Solar panels must be understood as a process of interactivity. A hot object in an environment colder than itself emits its heat in the form of infrared radiation. A cold object will capture, absorb, the radiation — and then the heat — sent to it by an object warmer than it. A traditional solar panel obeys this mechanism. By being colder than the Sun, it will capture its light, therefore its infrared radiation, and therefore its heat. The anti-solar cells obey the reverse process.

When night falls, the Sun disappears from the sky and the solar panel then points towards the Universe… a cold environment. The mechanics of interaction reverse, as it is the panel that becomes the hottest object and emits warm infrared radiation, while the cold night sky absorbs it. The idea of ​​the authors of the project is to integrate the panel of “term radiative cells”, the famous “anti-solar cells”: this type of cell can capture the thermal radiation that leaves an object. The idea is that thanks to these anti-solar cells, we recover the heat that leaves the panel during the night, in order to produce energy.

How much energy could we produce at night with a solar panel?

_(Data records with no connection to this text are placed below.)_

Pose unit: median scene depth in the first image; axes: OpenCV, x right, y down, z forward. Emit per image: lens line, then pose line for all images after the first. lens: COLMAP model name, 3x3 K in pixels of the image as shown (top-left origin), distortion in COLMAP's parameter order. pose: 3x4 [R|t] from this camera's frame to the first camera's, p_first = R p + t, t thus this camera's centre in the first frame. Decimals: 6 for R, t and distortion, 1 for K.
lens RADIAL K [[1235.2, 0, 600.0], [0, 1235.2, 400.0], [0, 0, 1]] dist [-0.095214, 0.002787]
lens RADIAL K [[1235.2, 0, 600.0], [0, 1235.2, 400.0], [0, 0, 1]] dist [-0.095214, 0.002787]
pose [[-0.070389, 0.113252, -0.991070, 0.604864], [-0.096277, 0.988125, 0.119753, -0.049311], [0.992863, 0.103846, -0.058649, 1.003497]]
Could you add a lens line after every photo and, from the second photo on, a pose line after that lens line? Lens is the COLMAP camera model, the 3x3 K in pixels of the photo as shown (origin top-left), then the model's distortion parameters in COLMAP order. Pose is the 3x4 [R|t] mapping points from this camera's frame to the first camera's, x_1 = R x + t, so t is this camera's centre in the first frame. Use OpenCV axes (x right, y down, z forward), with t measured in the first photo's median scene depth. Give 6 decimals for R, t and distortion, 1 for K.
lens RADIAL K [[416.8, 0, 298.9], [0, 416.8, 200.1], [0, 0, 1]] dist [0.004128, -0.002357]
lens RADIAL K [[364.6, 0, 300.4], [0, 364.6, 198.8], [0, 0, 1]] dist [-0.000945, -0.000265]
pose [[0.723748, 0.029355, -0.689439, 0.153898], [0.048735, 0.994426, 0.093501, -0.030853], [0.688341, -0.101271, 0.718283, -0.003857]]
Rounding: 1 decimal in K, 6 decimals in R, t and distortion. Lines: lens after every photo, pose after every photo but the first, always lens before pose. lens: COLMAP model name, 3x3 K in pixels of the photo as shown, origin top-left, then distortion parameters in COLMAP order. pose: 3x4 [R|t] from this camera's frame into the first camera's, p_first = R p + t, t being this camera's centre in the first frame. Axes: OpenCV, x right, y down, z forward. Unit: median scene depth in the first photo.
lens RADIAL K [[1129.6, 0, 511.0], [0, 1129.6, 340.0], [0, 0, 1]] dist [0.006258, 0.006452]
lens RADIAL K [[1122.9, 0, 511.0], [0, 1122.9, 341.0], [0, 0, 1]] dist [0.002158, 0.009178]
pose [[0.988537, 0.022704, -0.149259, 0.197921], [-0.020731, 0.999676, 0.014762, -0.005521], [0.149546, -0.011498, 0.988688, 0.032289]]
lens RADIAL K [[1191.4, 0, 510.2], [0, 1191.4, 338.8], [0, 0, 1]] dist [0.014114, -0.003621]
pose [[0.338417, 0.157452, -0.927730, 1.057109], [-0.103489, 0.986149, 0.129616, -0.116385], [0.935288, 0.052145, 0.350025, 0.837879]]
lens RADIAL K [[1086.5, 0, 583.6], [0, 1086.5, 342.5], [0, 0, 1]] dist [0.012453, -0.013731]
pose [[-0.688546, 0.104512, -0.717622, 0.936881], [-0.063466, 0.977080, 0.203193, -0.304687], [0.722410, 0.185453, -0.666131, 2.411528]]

For the moment, according to the calculations and the prototypes, these inverted solar panels would still not produce as much energy as a conventional solar panel in the middle of the day. But the quantity would not be negligible: 50 watts per square meter under ideal conditions, or 25% of the energy produced during the day. In total, the gain over a full day would be around 12%.

The question that remains to be studied, say the authors, is that of the actual construction of this new type of solar panels. “We have to use different materials, but the physics are the same. And it shouldn’t be called “solar panels” anymore, but rather “photovoltaic panels”.

 

That the idea works in principle and that the prototypes are promising is already a good step. Currently, a solar panel will produce energy during the day and then, at night, the installation that depends on it must switch to another source – based on fossil energy. A solar panel capable of operating 24 hours a day would make it possible to go further in the energy transition.